If a writer cannot use and editor, then he/she should leave the material for a significant period of time (months) before attempting to edit the material, and approach his/her review as if he/she were reviewing someone else’s work. The time gap will help to enforce an element of objectivity over your work. However, if you wish to publish your work I would always recommend the use an editor.

So how should the writer prepare his draft for the editor? Should he wait to complete the first draft before starting to edit, or edit as he/she goes along?

This is one of those areas where writers will have differing views in much the same way as they differ in their attitudes to detailed planning.

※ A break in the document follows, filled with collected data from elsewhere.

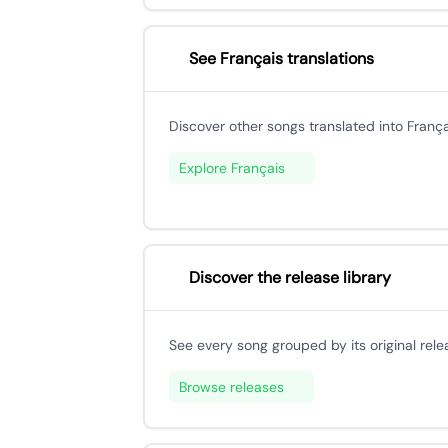
See Français translations
Discover other songs translated into França
Explore Français
Discover the release library
See every song grouped by its original rele
Browse releases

There are writers that write a scene, and then edit the same scene the following day before starting a new scene. And at the opposite extreme, there are writers that refuse to edit until the first draft is complete. For example, Natalie Goldberg in Writing Down the Bones says:

Don’t cross out. (That is editing as you write. Even if you write something you didn’t mean to write, leave it.) Don’t worry about spelling, punctuation, grammar. (Don’t even care about staying in the margins and lines on the page.) Lose control. Don’t think. Don’t get logical. Go for the jugular. (If something comes up in your writing that is scary or naked, drive right into it. It probably has lots of energy.)

This is what I would describe as ‘free’ writing. I have tried it in ten minute bursts, and it can be wonderful for developing a scene. But while you might find some gems in the material you will also generate a lot of garbage. I couldn’t bear to endure this approach for a 70-90,000 word first draft. I guess like many writers I am a bit of a perfectionist and leaving something wrong would continue to irritate me until I corrected it. But I can see the merits of Goldberg’s idea of getting the story down in writing as quickly as possible, and not being paralysed by perfectionism. If you’re like me, there is a happy medium somewhere between these extremes.

As W. Somerset Maugham once famously said:

There are three rules of writing a novel. Unfortunately no one knows what they are.

The point I am making is that writers write and revise in many different ways. You need to find out what works for you. The one point writers do agree on is that revision is a vital part of the process.

My first experience of external editors was in the 1980s. In those days I was the editor of a technical newsletter for a global firm of accountants. I was also the author of four technical books published by Euromoney, Tolleys and Farringdon Press. I won’t bore you with the details of the publications. But they were subject to detailed technical review by a large number of technical experts, an internal communications expert and an editor from the publishing industry.

I learnt a very important lesson: there is nothing more permanent that the published word. It follows that any technical publication has to be correct. The more technical eyes that review the material, the better. But technical eyes are not enough. It also has to be clear and concise, and this is where an editor or communications consultant can add value, even if they are unfamiliar with the technical nature of the material.

My first experience of a consultants review was a painful experience. He congratulated me on the excellent quality of my draft, but returned it to me covered in red ink. Any writer that has received his/her manuscript from an editor like this will understand the emotions that this can create. I thought I could write — and all this red ink! But as writers we can learn an enormous amount from this process.

One of the first lessons I learnt was the need to write where possible in the active voice. You have probably heard the same advice. For example, if you say “I slashed my sword across his throat…” It sounds much more effective and in character’s point of view.  Whereas “the villains throat was slashed…” sounds like we are in the author’s head, not the main character’s head.

But there is another reason for using the active voice. It is so much clearer about who is doing what to whom. For example, if I write “It is recommended that…” It is unclear who is recommending the action. It is far more clear to say “The Government recommends that…” 

Many of the lessons I learnt when writing business publication about the importance of consistency, clarity and brevity helped in the transformation from business writer to fiction writer. But there is a world of difference between technical writing and creative writing. In the coming blogs I want to deal with how editing fiction is different from other writing, the grammar rules you can break to write creatively, and some of the editing tools that helped me.